All things considered, a very good argument could be made that the time is right to bring the fair back. And as for any erstwhile notoriety, that’s really a moot point, because a revised fair in Donnybrook would not look anything like its original.
Today, it would be reimagined as a festival of culture, theatre, and the arts, and would have to comply fully with Health and Safety. There’d be sporting events, a play area, and activities for children; in short it would be an event for all the family. Therefore, the sale of alcohol would be restricted to designated areas, with everything properly policed.

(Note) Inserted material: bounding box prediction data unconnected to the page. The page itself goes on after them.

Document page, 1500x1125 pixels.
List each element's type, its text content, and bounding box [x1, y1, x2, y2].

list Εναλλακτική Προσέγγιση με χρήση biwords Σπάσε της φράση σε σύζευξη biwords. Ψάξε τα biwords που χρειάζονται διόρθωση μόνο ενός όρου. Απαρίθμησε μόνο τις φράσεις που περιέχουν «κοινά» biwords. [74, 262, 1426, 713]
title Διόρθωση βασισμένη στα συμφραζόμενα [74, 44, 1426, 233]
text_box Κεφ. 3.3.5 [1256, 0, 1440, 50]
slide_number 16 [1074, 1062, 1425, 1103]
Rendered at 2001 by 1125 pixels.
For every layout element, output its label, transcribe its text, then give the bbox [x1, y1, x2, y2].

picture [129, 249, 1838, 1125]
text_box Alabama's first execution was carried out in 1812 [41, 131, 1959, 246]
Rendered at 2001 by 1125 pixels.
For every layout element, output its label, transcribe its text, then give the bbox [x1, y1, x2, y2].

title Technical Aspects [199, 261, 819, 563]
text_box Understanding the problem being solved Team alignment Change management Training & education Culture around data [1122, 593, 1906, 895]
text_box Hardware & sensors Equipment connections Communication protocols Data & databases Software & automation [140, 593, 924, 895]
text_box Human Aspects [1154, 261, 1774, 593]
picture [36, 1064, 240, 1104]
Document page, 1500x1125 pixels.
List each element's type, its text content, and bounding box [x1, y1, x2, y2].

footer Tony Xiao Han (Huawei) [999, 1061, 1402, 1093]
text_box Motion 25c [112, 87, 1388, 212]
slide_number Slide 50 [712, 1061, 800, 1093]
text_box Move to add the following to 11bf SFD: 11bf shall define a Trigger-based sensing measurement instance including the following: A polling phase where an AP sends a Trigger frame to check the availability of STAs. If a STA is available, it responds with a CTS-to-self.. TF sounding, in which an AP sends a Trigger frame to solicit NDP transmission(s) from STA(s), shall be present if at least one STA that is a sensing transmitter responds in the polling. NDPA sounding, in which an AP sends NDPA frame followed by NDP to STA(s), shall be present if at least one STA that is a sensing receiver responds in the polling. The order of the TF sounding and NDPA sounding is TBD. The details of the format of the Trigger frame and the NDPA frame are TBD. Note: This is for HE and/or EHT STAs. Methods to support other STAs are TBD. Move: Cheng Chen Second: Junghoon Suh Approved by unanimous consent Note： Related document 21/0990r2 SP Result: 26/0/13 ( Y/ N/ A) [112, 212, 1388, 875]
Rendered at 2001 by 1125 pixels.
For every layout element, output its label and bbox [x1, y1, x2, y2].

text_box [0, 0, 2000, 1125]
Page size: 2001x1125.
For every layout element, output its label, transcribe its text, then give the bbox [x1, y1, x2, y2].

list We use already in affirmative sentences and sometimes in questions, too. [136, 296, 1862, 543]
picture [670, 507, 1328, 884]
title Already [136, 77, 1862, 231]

Such an occasion every summer would be a great boost to an ever-diminishing Donnybrook, and bring in much-needed revenue, both at a local level and to the Exchequer. But above all, it would carry an historical precedent, a longevity and historicity that no other part of Dublin can boast, going back almost a thousand years, and probably more. Let’s hope this great revival happens, and we can all once more look forward to – albeit in a peaceable manner – “having a donnybrook.”